KLAS Finds Partial IT Outsourcing On The Rise

May 27th, 2011 by Rahul Jain Leave a reply »

Sixty percent of healthcare organizations that have engaged a firm for discrete IT services reported seeing more value for their IT dollars since outsourcing, according to a new KLAS report,

Not surprisingly, partial IT outsourcing is on the rise, according to Mike Smith, services research general manager at KLAS and author of the report. What’s interesting to note, however, is that some of that growth has come at the expense of full IT outsourcing arrangements. Smith says as many as 50 hospitals have either reduced or eliminated such arrangements.

“The reality is there are certain key areas that are very, very strategic–such as maintaining applications that are critical to achieving meaningful use–where, if they have the talent or can leverage their own resources to handle it, in certain instances, we are seeing those pieces brought back in-house,” he said.

To free up that in-house talent, some hospitals are outsourcing functions such as help desk and legacy application management. “Since meaningful use and ICD-10 are pulling resources, time, and focus, hospitals are looking to outsource certain pieces that are not strategic,” Smith said.

CTGHS topped all other firms for partial IT outsourcing. CareTech came in first in the ranking for extensive IT outsourcing and second for partial ITO. Findings for Accenture, Allscripts (now Eclipsys), Anthelio, ACS, Cerner, CSC, McKesson, and Phoenix Health Systems were also included in the report.
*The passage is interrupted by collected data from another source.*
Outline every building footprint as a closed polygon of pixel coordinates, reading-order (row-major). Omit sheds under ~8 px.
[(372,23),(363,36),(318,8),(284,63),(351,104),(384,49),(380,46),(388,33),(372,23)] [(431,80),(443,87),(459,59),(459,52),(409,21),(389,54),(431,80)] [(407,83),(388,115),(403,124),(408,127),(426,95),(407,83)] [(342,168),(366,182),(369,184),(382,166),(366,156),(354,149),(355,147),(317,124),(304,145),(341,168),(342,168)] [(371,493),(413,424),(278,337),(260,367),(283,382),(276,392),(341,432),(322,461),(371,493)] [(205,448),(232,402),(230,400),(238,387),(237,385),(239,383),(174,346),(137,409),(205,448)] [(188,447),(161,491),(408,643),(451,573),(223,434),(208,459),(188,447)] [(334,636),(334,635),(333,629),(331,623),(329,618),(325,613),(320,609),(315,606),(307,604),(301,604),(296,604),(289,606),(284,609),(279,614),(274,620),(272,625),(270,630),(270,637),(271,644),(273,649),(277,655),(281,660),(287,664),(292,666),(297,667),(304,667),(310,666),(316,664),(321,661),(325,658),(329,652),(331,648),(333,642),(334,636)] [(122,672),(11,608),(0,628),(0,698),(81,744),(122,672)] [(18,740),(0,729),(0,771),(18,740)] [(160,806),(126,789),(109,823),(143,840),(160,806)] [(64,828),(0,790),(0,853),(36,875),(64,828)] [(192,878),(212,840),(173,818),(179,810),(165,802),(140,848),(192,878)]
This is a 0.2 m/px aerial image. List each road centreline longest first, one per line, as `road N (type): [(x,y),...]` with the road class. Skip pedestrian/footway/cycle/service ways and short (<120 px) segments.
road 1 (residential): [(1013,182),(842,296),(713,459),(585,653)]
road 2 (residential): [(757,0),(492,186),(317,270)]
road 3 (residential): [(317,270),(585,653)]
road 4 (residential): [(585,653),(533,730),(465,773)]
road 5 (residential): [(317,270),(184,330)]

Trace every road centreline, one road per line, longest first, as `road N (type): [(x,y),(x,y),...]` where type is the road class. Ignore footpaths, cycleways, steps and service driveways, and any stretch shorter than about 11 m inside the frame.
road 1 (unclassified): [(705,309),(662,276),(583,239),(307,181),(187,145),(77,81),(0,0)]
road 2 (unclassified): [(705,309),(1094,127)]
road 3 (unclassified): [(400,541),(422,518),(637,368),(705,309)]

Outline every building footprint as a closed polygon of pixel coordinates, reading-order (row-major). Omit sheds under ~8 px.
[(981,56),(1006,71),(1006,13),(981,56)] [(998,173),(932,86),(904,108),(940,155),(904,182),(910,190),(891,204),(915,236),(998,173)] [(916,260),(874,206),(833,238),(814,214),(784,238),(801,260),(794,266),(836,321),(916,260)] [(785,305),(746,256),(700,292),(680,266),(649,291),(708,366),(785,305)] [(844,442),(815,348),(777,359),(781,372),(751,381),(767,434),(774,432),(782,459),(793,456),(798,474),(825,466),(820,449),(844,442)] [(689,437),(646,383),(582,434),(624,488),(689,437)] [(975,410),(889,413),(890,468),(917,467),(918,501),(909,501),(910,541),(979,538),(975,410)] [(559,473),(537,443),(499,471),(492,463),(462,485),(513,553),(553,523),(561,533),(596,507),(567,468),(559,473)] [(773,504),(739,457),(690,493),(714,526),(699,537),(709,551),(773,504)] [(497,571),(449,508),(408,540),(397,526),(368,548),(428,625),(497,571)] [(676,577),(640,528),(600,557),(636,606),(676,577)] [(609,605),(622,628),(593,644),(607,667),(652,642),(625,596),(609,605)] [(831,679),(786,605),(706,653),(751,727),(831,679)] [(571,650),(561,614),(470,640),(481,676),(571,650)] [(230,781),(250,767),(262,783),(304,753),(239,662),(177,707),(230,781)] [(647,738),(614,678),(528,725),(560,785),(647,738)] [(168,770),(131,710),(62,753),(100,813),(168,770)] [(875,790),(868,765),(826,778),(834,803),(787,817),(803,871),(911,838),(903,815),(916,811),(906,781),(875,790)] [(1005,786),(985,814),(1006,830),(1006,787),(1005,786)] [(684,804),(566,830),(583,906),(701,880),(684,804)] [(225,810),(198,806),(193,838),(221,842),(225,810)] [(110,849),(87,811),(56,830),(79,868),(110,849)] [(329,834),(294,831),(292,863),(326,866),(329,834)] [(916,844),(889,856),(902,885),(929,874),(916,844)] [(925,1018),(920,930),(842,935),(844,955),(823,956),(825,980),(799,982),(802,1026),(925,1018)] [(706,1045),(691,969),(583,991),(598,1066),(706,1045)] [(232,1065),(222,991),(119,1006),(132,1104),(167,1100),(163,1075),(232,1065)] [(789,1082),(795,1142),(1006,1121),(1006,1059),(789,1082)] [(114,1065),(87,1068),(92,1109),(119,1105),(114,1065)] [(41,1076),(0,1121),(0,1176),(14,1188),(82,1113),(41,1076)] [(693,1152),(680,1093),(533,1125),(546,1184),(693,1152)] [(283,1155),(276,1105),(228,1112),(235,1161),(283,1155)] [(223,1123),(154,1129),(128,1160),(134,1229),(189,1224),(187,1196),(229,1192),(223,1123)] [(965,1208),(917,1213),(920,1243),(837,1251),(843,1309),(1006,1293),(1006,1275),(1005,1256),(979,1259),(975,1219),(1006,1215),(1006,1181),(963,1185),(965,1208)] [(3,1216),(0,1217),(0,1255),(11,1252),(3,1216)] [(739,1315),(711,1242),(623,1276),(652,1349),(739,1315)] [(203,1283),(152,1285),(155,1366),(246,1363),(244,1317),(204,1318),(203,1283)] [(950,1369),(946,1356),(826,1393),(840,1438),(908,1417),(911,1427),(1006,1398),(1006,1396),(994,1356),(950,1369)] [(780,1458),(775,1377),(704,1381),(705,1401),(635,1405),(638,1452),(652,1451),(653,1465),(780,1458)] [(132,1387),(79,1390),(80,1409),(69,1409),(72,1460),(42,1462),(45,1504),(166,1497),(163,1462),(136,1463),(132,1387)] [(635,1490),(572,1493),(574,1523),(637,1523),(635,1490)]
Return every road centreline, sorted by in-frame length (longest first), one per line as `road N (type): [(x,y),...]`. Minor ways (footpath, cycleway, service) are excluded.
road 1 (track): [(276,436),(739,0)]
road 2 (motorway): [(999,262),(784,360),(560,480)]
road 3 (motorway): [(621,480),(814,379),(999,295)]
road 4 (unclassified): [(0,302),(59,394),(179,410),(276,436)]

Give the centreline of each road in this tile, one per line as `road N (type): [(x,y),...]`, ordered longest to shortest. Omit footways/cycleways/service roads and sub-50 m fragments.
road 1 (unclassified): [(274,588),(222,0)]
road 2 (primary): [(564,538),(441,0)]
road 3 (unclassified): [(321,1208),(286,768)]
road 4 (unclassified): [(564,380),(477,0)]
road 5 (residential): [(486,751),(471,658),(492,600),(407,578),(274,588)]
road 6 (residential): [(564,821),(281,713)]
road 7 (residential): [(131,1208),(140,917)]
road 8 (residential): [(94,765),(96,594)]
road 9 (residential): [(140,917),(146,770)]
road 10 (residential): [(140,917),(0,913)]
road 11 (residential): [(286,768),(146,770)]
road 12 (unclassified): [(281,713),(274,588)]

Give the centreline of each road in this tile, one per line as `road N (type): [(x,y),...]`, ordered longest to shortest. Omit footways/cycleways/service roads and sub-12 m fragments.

CareTech, Dell, and Siemens ranked in both the partial and extensive ITO categories.

Although there has been some movement from full to partial ITO, and even to no ITO (as some providers have taken all IT services in-house), the firms’ overall performance trends in almost all cases have improved since 2008, according to KLAS.

Smith said a key to outsourcing success is for both parties to strike a fair arrangement, put as much as possible in the contract, then approach the challenges that will inevitably arise during a multiyear relationship–especially those that fall outside the purview of the contract–in good faith and with good will.
He added that, especially when it comes to larger deals, customers expect the vendor’s executives to be available and responsive, while the vendor itself should share best practices gleaned from working with its overall client base.

“Clients expect service providers to offer good, thoughtful feedback to them and strategic advice,” Smith said. “Some are good tactically at keeping a box up and running, but not as good at strategy. If you can do both, while sharing with them what you seeing from other clients–things they should be doing for ICD-10 and meaningful use–satisfaction will he higher.”